Irish anti-fracking activist meets UN to discuss global fracking ban
March 6th, 2020
An Irish anti-fracking campaigner joined other activists, healthcare professionals and NGOs in New York this week to meet UN officials over their concerns with the controversial energy source.
Joining residents and campaigners from New York and Pennsylvania on Thursday, Eddie Mitchell of Love Leitrim met with Satya Tripathi, a UN Assistant Secretary-General and Head of New York Office at UN Environment (UNEP) to discuss possible support for a global ban on fracking.
The meeting was arranged on the back of an an open letter sent to the UN Secretary-General António Guterres last September that was organised by the environmental group Food & Water Action.
The letter was signed by over 450 activist groups, faith communities and celebrities including actor Mark Ruffalo, climate writers Naomi Klein and Bill McKibben and fashion icon Vivienne Westwood.
Love Leitrim campaigned tirelessly together with other grassroots and environmental groups to get a fracking ban on the political agenda in Ireland.
The group was instrumental in persuading former Sligo-Leitrim TD Tony McLoughlin to bring forward a Bill to prohibit onshore fracking that received support from across the political spectrum, passing into law in 2017.

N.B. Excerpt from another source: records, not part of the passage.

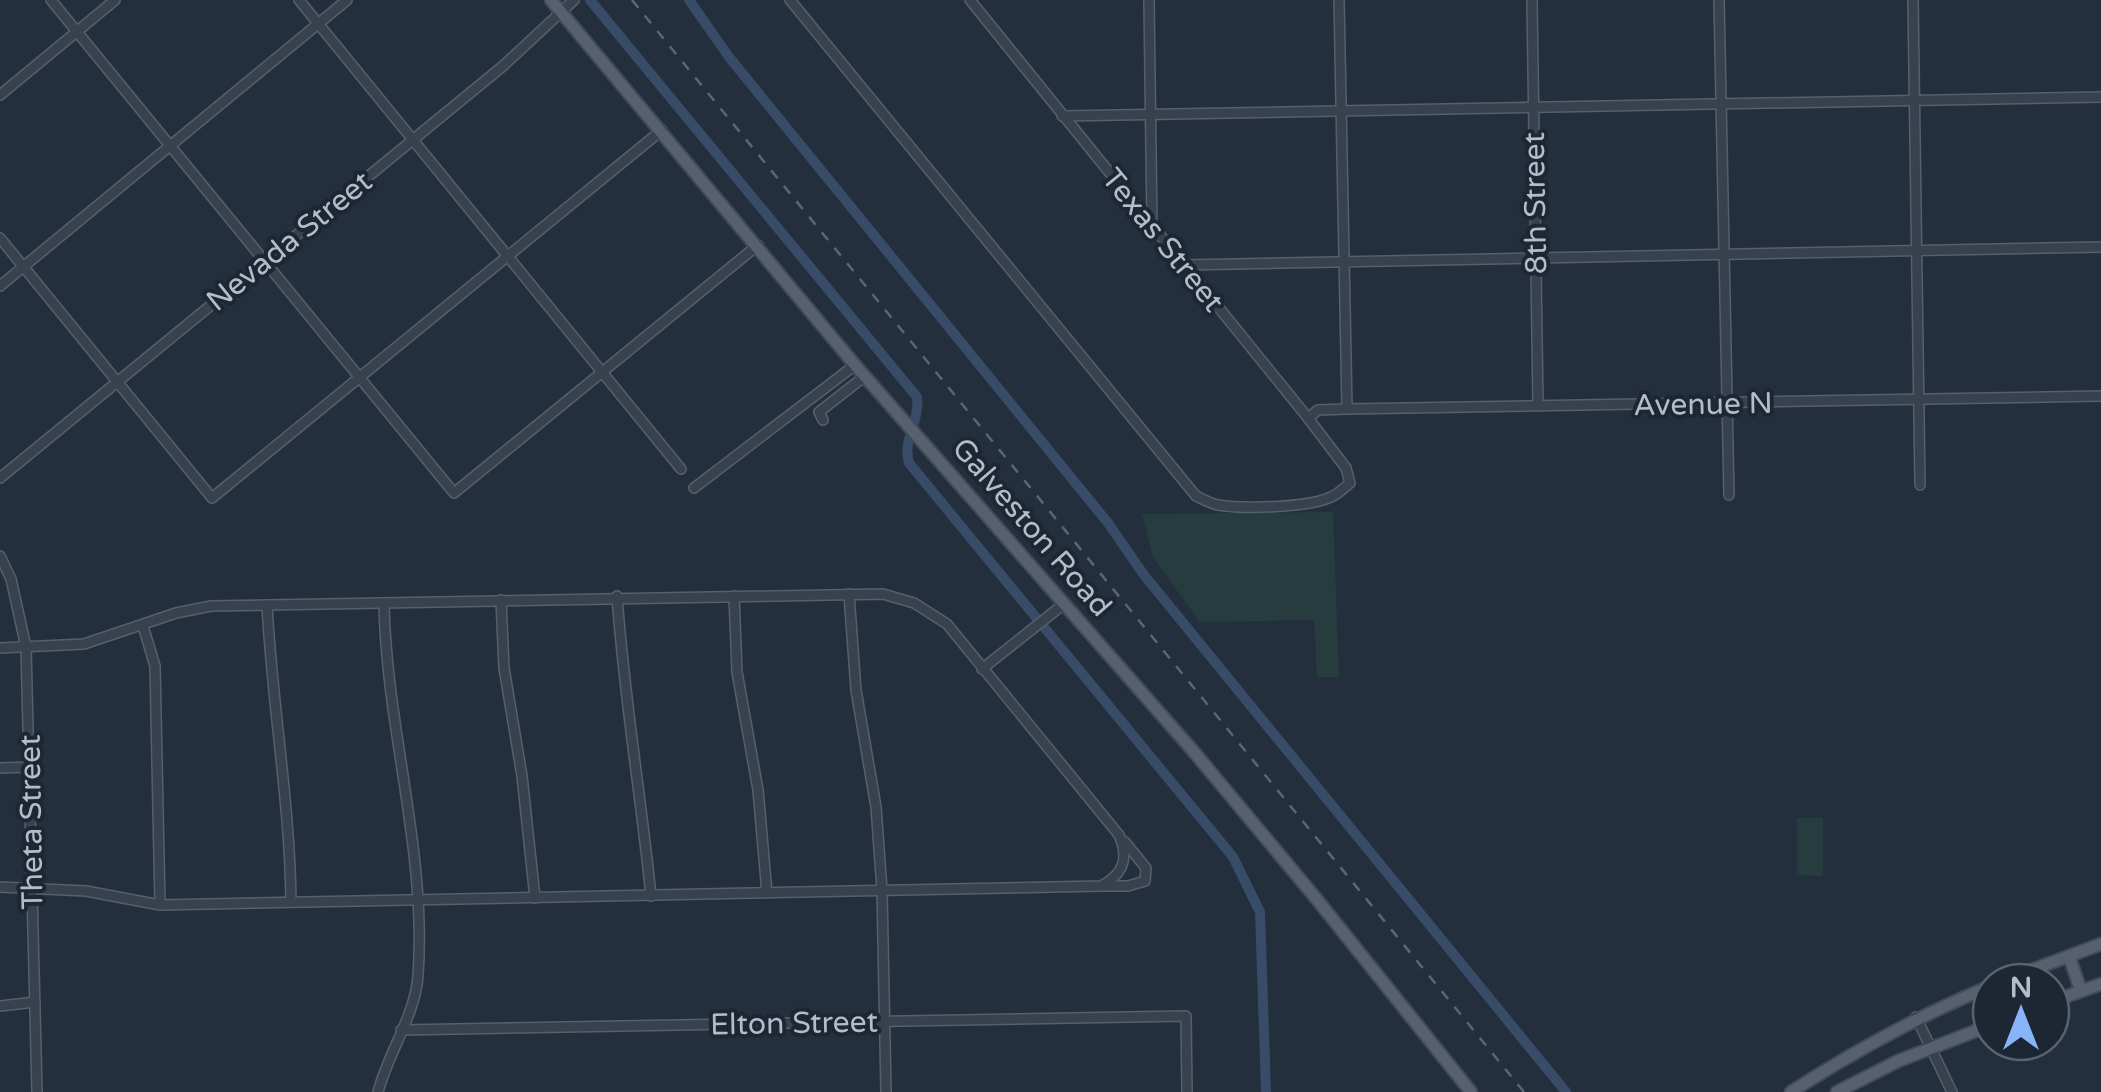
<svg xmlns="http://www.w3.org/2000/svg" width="2101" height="1092" font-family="'Varela Round',sans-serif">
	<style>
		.green { fill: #263c3f }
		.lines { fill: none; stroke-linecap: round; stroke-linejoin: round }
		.canal { stroke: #394c67; stroke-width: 10 }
		.minor-casing { stroke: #565f6c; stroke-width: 12 }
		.major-casing { stroke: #414a57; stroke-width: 15 }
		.minor { stroke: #38414e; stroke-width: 9 }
		.major { stroke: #56606e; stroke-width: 11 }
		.rail { stroke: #5a6575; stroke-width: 2.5; stroke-dasharray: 10 10; stroke-linecap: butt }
		.labels { text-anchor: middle; stroke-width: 8; stroke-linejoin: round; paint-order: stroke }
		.street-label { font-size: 30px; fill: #b4bcc9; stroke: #1d2633 }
	</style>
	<rect width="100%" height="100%" fill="#242f3e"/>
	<!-- green -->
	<g class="green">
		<polygon points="1333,512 1339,677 1317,677 1314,620 1200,622 1153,558 1142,514"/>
		<polygon points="1797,818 1823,818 1823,876 1797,875"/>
	</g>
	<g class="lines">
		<!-- canal -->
		<g class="canal">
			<path d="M590,0L917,397C920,421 902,440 909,463L1233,857L1260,912L1266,1092"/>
			<polyline points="689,0 729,57 1108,523 1144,575 1566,1092"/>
		</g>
		<defs>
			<g id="minor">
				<polyline points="51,0 454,493 758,245"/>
				<polyline points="299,0 681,469"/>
				<path d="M790,0L1196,496C1203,499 1211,504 1218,505C1244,509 1307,508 1331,497C1338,494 1344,488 1350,483L1346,468L1308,418L970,0"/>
				<polyline points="1149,0 1152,226"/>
				<polyline points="1339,0 1347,409"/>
				<polyline points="1532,0 1538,405"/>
				<polyline points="1719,0 1729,495"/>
				<polyline points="1913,0 1920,485"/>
				<polyline points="0,95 115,0"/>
				<polyline points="1062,116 2101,97"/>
				<polyline points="0,238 212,498 662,130"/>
				<polyline points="1185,265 2101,247"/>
				<polyline points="0,286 347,0"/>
				<polyline points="1308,418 1318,410 1347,409 2101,396"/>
				<polyline points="823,420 819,412 865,376"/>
				<polyline points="0,478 503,66 574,0"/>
				<polyline points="694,488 855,365"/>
				<polyline points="0,556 11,579 26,647 37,1092"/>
				<polyline points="849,594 856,690 876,807 882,890 886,1092"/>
				<path d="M617,596C624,697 641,796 651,896"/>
				<polyline points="734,596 737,672 758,790 767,893"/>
				<polyline points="501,600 504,668 522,776 535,898"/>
				<path d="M267,605C272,704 290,803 291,902"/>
				<polyline points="143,626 155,666 160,905"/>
				<path d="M0,648L84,644L176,613L211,606L883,594L914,603L947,624L1119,835C1129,858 1124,874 1101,886L160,905L86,891L0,887"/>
				<polyline points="982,669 1065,603"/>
				<polyline points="0,768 30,767"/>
				<polyline points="1104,886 1128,886 1145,881 1146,868 1125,842"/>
				<polyline points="0,1006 35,1002"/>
				<polyline points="1916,1017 1952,1092"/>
				<polyline points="401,1030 1186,1016 1187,1092"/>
				<path d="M378,1092C388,1053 415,1016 418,976C427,850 386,728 384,603"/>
			</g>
			<g id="major">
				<polyline points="551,0 855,365 1194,752 1319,902 1471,1092"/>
				<polyline points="2069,956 2081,991"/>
				<polyline points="2000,982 2101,944"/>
				<polyline points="2051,1002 2101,984"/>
				<path d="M1791,1092C1856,1050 1920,1015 1991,986"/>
				<polyline points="1837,1092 1898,1061 1991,1025"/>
			</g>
		</defs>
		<!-- minor casing -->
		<use href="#minor" class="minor-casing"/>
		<!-- major casing -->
		<use href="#major" class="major-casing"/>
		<!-- minor -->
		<use href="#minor" class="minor"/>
		<!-- major -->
		<use href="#major" class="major"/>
		<!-- rail -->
		<polyline class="rail" points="632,0 1524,1092"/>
	</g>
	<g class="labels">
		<!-- street labels -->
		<g class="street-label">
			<text transform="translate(1535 203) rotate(-91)" y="10">8th Street</text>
			<text transform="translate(1163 240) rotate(51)" y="10">Texas Street</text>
			<text transform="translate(289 241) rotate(-39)" y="10">Nevada Street</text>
			<text transform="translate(1703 404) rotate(-1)" y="10">Avenue N</text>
			<text transform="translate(1032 527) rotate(49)" y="10">Galveston Road</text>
			<text transform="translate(31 822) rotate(-91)" y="10">Theta Street</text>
			<text transform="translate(794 1023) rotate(-1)" y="10">Elton Street</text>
		</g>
	</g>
	<!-- north arrow -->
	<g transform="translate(2021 1012)"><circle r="48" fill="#1d2633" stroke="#59626f" stroke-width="2.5"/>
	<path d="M0-8L18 38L0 25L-18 38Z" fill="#8ab4f8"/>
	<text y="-15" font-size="28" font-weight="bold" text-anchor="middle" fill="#b4bcc9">N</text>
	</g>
</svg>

Mr Mitchell warned, however, that fracked gas may still end up in Ireland through importation from the US to a proposed Shannon LNG gas terminal on the west coast.
“We banned fracking in Ireland because we listened to the alarm raised by affected communities like those living in Pennsylvania. We’re not going to facilitate the further poisoning of those people by importing fracked LNG into Ireland,” he said.
The High Court recently granted leave to an environmental group to challenge the decision of the State and the European Commission to put forward the Shannon LNG gas terminal for the EU’s list of priority energy projects.
Friends of the Irish Environment [FIE] alleges that both Ireland and the EU failed to carry out independent sustainability, climate and cost-benefit analysis of the terminal before putting it forward for the fourth Project of Common Interest (PCI) list as is required under EU law.
Inclusion on the list – that includes over 50 new fossil fuel projects – gives large-scale energy projects access to a streamlined planning and permitting process, as well as making them eligible for access to multi-billion euro funding.
At a meeting of the Parliament’s Energy Committee (ITRE) last October, the Deputy Director of the Commission’s energy department admitted that the climate and sustainability review of proposed projects was not carried out for any of the projects nominated for the four PCI lists to date.
Shannon LNG – one of the liquefied natural gas terminal and pipeline projects on the list – faces strong criticism from scientists, activists and even Hollywood star Mark Ruffalo over the high likelihood that the project will see fracked US gas imported to Ireland despite a national ban on the practise here.
FIE’s action includes the Minister for Climate Action and the Attorney General as FIE alleges that the State failed to assess the project before approving its inclusion on the PCI list, including having regard to the Climate Change Act 2015.
FIE is also seeking a declaration that Ireland is in breach of its EU obligations to allow for proper public consultation in the environmental decision making process.
Andy Gheorghiu of Food and Water Action Europe said that the Shannon LNG case “isn’t simply a case about Ireland” but would have significant ramifications across Europe.
“Ireland is leading the way in challenging the fossil fuel lock in proposed by the European Commission in spite of the Green New Deal,” he said. “This is a real, effective Climate Action with far-reaching consequences for Ireland and Europe’s energy choices – and for all our futures.”
A previous legal challenge from FIE to the extension of planning permission for the terminal is currently before the European Court of Justice. A preliminary Advocate General’s opinion is expected at the end of April.